3.6.3. Evaluation Strategy for End-to-End Performance

The end-to-end performance is assessed using quantitative and qualitative metrics to evaluate detection, classification, and response effectiveness:
  • Quantitative Metrics: Detection rate (proportion of malicious samples correctly identified and classified), false positive rate (benign samples incorrectly flagged or misclassified), and classification accuracy.
  • Qualitative Metrics: Countermeasure quality, assessed for relevance (specificity to the threat), alignment (with IoT security best practices) [23,24,25,26,27,28], and actionability (feasibility in smart home settings).
The evaluation utilizes a test set of 10,000 samples to ensure a robust assessment across diverse threat scenarios, with results validated through both statistical and qualitative analysis.

4. Results Analysis and Discussion

4.1. Dataset Preparation Results and Analysis

4.1.1. Preprocessing Results

For unsupervised feature selection, PCA was applied to benign samples, identifying features that contribute to 92% of the variance in normal traffic, which is critical for VAE anomaly detection. Key contributors included resp_bytes, missed_bytes, service_encoded, and duration, as shown in Table 5. The selected features (resp_bytes, missed_bytes, service_encoded, duration, proto_encoded, conn_state_encoded, resp_pkts, resp_ip_bytes, history_encoded) capture essential patterns in benign traffic, supporting the VAE’s ability to model normal behavior.
For supervised feature selection, Chi-Square tests were applied to all samples (benign and malicious), identifying features with a significant statistical association with the five threat classes (Benign, C&C, DDoS, Okiru, and Horizontal Port Scan). The selected features (orig_bytes, resp_bytes, orig_ip_bytes, duration, conn_state_encoded, history_encoded, orig_pkts, proto_encoded, service_encoded) were used for BERT classification.

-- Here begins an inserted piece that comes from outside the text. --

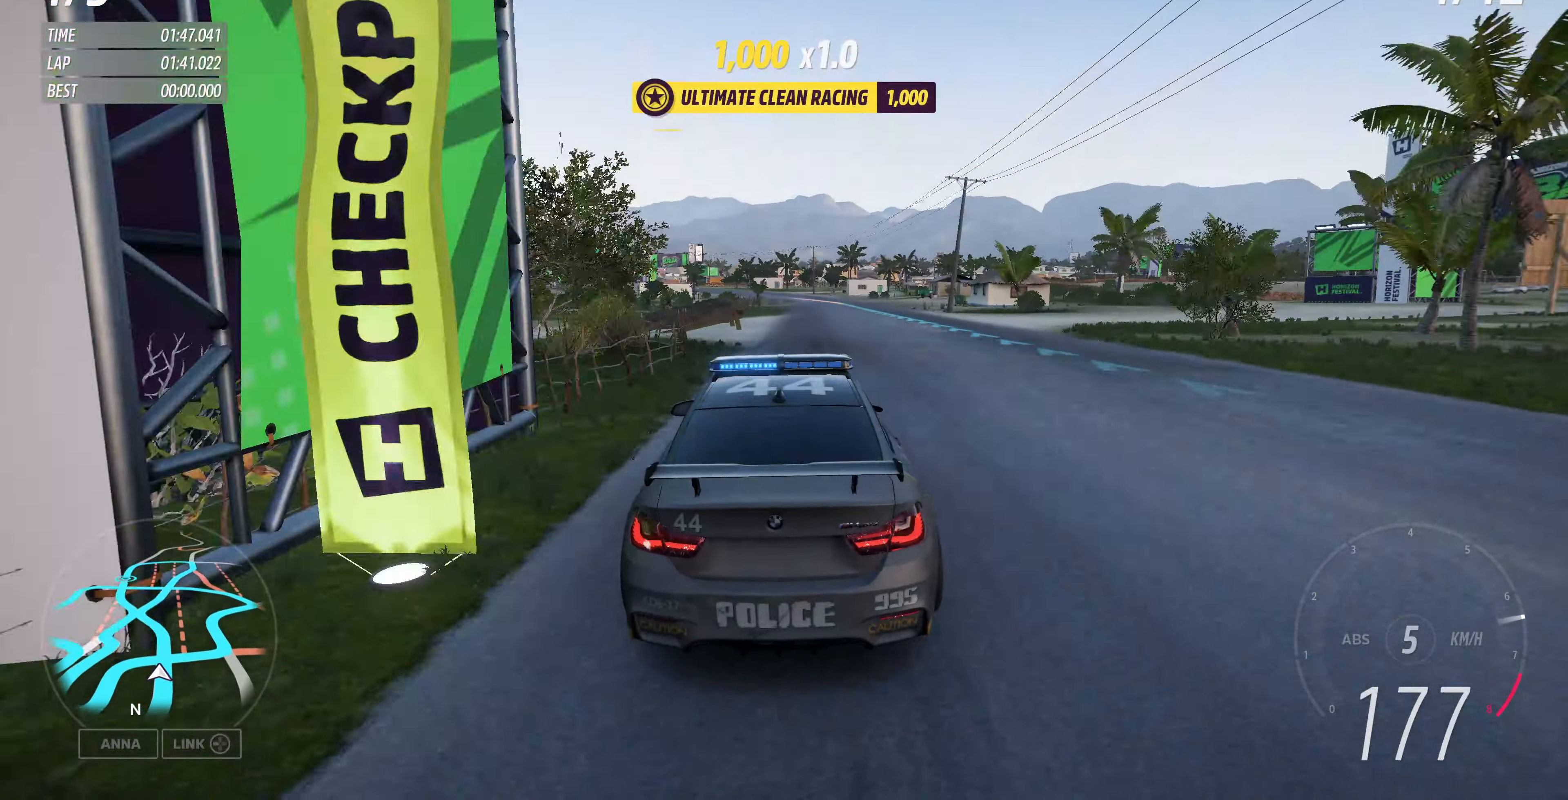
{"buttons": ["R2"], "left_stick": "up", "right_stick": "up", "events": []}
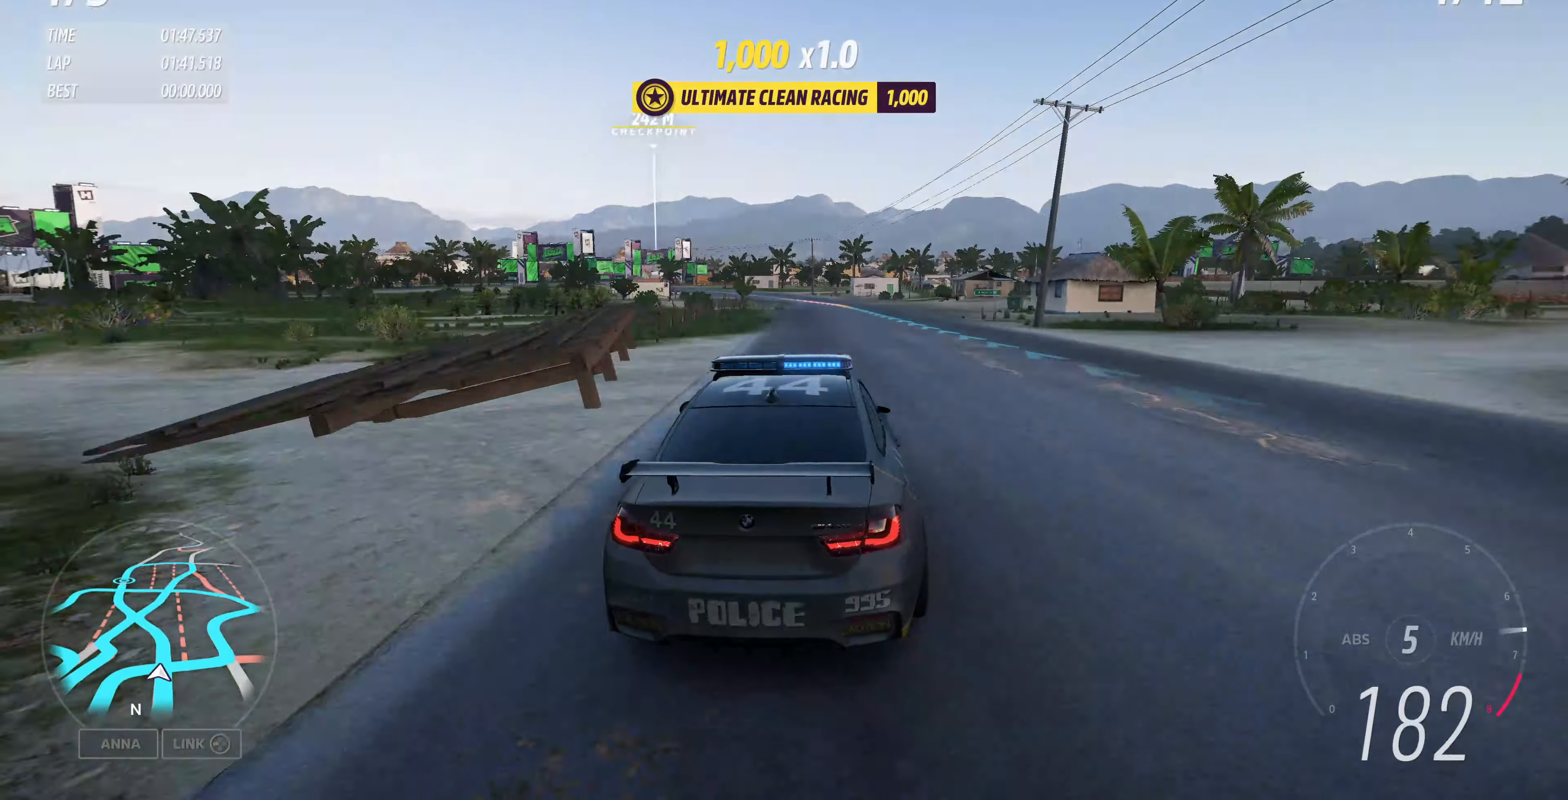
{"buttons": ["R2"], "left_stick": "up", "right_stick": "up", "events": []}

4.1.2. Preprocessing Analysis

The 92% variance retention from PCA indicates that the selected features effectively reduce dimensionality while preserving the representativeness of benign traffic, enabling the VAE to achieve a recall of 99.9% in anomaly detection. The Chi-Square test’s high scores confirm the relevance of selected features for BERT’s classification, contributing to its 99.90% accuracy across the five threat classes. The large, benign samples used for VAE training ensured comprehensive learning of normal traffic patterns, while balanced splits for BERT prevented class imbalance, enhancing classification fairness.
However, PCA’s efficiency in capturing 92% variance may overlook subtle features relevant to rare or novel attacks, as noted in [14]. Chi-Square tests evaluate the correlation between each feature and the target label in the Aposemat IoT-23 dataset, with NaN scores for missed_bytes, resp_pkts, and resp_ip_bytes indicating no quantified correlation.

4.1.3. Implications

The preprocessed dataset allowed the generative AI pipeline to function effectively, retaining 92% of the variance and ensuring access to key features. This facilitated high accuracy in anomaly detection (VAE) and threat classification (BERT), as outlined in later sections. The dataset preparation underscores the crucial role of robust preprocessing in machine learning, where data quality directly affects model performance and security results.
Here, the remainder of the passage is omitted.